Bilgisizlikten ötürü durumu bilemeyen, anlayamayan insanlarımız vardır. Bunu anlarım. Ama bu durumdaki insanlarımızın da kendi halkına karşı dayatılmış olan zulüme ortak olmaları gerekmiyor. Bunun haklı ve geçerli hiçbir nedeni olamaz. Benim esas olarak suçlayabileceğim insanlarımız, durum hakkında yeteri kadar bilgi sahibi olup şu veya bu şekilde mazeretlere sığınarak bize dayatılmış olan zulüm dayatmasını haklı gösterenlerdir. Zulümün tarafı olanlardır. Diğer taraftan Kürd halkına zulüm eden Devlet’lerin vatandaşlarının, kendilerinin ve Devlet’lerinin Kürd halkına karşı işliyor oldukları insanlık suçlarını haklı gösterebilecek utanmaz ve iğrenç tutumunda ısrar etmeleri çözümsüzlüğü dayatıyor. Hepimiz kendimizi ve birbirimizi kandırmaya çalışarak akan kanı durduramayız. Çözümde üretemeyiz. Aksine çözümsüzlüğü dayatmış oluruz ve daha fazla kanın akmasına sebep oluruz. Dolayısıyla samimi ve dürüst davranıp kalıcı ve kabul edilir çözüm bulmalıyız. Taraflara hak ve hukuku adilce sunmayan çözüm kalıcı olamayacaktır. Dünya bunun örnekleriyle doludur. Tarihi örnekler, Türkiye’de kendilerini Türk kabul edenler içinde geçerlidir. Biz Kürd’ler içinde geçerlidir.

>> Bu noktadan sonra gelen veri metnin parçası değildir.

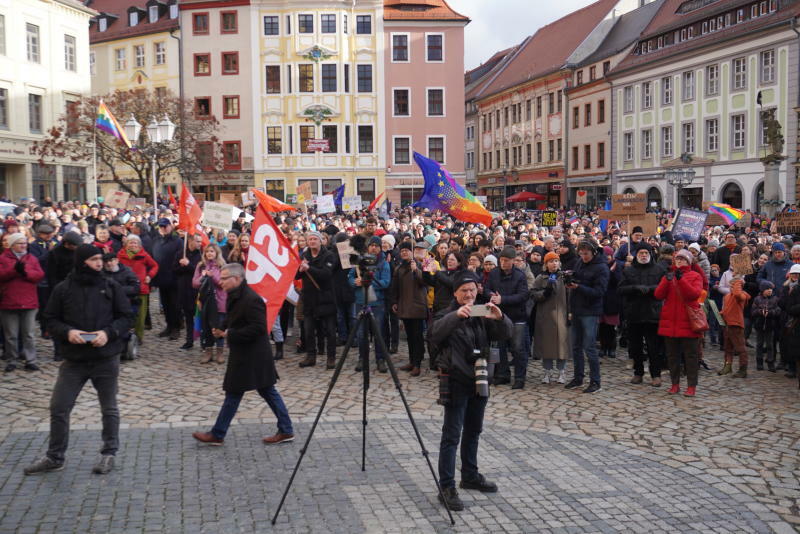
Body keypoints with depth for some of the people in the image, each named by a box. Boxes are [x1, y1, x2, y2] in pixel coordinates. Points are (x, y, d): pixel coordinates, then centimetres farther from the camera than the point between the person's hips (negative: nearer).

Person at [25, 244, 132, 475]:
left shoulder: (111, 287, -1)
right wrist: (67, 332, -15)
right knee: (58, 408, 3)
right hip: (74, 360, 1)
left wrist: (108, 332, -16)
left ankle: (109, 453, 26)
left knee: (109, 408, 11)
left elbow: (125, 316, 2)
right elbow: (50, 319, 4)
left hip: (106, 359, 0)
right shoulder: (63, 289, -1)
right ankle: (54, 457, 18)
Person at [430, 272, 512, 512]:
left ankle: (470, 476, 33)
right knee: (452, 435, -7)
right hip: (456, 382, -6)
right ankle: (446, 487, -5)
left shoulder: (482, 316, 9)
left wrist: (500, 318, -25)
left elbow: (505, 334, -4)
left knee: (473, 432, 18)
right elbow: (435, 333, -28)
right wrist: (455, 316, -42)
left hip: (478, 382, 6)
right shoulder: (448, 315, -7)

Devletinin resmileşmesi, Kürd halkının maruz kalmış olduğu zulmün tazminatı olur. Kürd halkının yaralarının iyileşmesinin ortamı oluşur. Kürd halkının kendilerini Türk kabul eden vatandaşlarla barış içinde uygar komşu olarak yaşamalarını kabul etmelerinin koşullarını oluşturur. Bu proje kalıcı çözümdür. Taraflar açısından kabul edilir adil projedir.

Şimdiye kadar Kürd halkının şehirleri köyleri yakılmış, yıkılmış ve milyonlarcası sürgün edilmiş. Şimdiye kadar Kürd halkı adına ağalar, beyler, şeyhler, evliyalar, aşiretler, aydın ve demokrat olarak görünen şahsiyetler gibi siyasi hareketlerde Türkiye Devletiyle birlikte çözüm aramışlar ama olmamış. Son olarak Bay Erdoğan iktidarının PKK ile çözüm üretme gayretleri olmamış. Tutmamış. Bende bu son gayretin verimli sonuç verebileceğini ummuştum. Bu son gayret bir projeyi yaşama geçirmek içindi. Demektir ki bu çalışmalar ve gayretler iyi niyetli olsa da tutmadı. Olabilecek bir proje üretmemiz gerekiyor. Yukarıda kısaca izah etmiş olduğum proje Türkiye Devleti tarafından kabul edilirse hem Türkiye, hem kendilerini Türk kabul eden vatandaşlar, hem Kürd vatandaşları hem de Türkiye ve Kurdistan Birleşik Devleti için kalıcı çözüm olur. Bölge ve Dünya barış ve istikrarı böylece sağlanmış olur. Türkiye Devleti bunu kabul etmezse ve bu projeden daha uygun bir proje yaşama geçirmezse, Kürd’ler kendilerine yandaş bulup savaşla hak ve adalet aramaya yönelirler. Buda taraflar için yıkımı getirir.